The Episcopal Church announced this week that it would be removing the words “man,” “woman,” and “procreation” from its marriage liturgy. Of course, the Episcopalians have long since removed Christ from their liturgy, so this latest move is no surprise.
I refer to them as the Episcopal Church only loosely. They are a church in the same way that the Church of Satan is a church. They are an anti-church. Rather than a body of Christian believers, they are a body of self-worshiping heretics. And a very small body at that.
Episcopalianism has been skidding into oblivion for decades now. They lost over 30% of their members during the ’90s. In this century, they’ve been losing about 2% a year. Today there are fewer Episcopalians in America than Jews or Mormons.

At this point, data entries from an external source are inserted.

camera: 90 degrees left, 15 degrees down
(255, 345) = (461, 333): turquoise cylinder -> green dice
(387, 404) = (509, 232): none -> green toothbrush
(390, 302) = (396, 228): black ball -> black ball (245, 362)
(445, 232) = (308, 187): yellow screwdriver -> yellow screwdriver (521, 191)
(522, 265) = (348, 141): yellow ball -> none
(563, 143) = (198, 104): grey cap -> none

This is significant because the latter groups have always been relatively small minorities in America, while the Episcopal church was once the largest church in the nation. It’s been all downhill since then.

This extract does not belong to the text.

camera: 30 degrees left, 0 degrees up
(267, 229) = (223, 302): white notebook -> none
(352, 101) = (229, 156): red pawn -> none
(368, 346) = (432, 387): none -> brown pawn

What happened? You can easily track the church’s stunning decline over the past several decades and see that it corresponds to the church’s shedding of Christian orthodoxy in favor of liberal orthodoxy. It began, as always, with the embracing of birth control and divorce. Then they moved to the ordination of women. Then it was a straight line to the ordination of openly gay clergy and the approval of same sex marriage. Now there is nothing surprising about seeing a feminist Episcopal priest blessing an abortion clinic or a transgender priest leading a service in a church adorned with rainbow flags. And it is even less surprising to look around the church and notice that nobody is sitting in the pews.
Why would they come and sit in the pews? What would be the point? The message of liberal Christianity is: “You’re perfectly fine exactly the way you are. Everything you’re doing is acceptable. Make no changes. Keep up the great work!” A weak person may be happy to hear that message, but they need not hear it twice. They need not come back for it week after week. They need only receive the affirmation and then continue along living just as they were before. Just as lost, just as confused, just as hopeless. The Episcopal Church, like any worldly church, has already given all it has to offer — which is nothing at all.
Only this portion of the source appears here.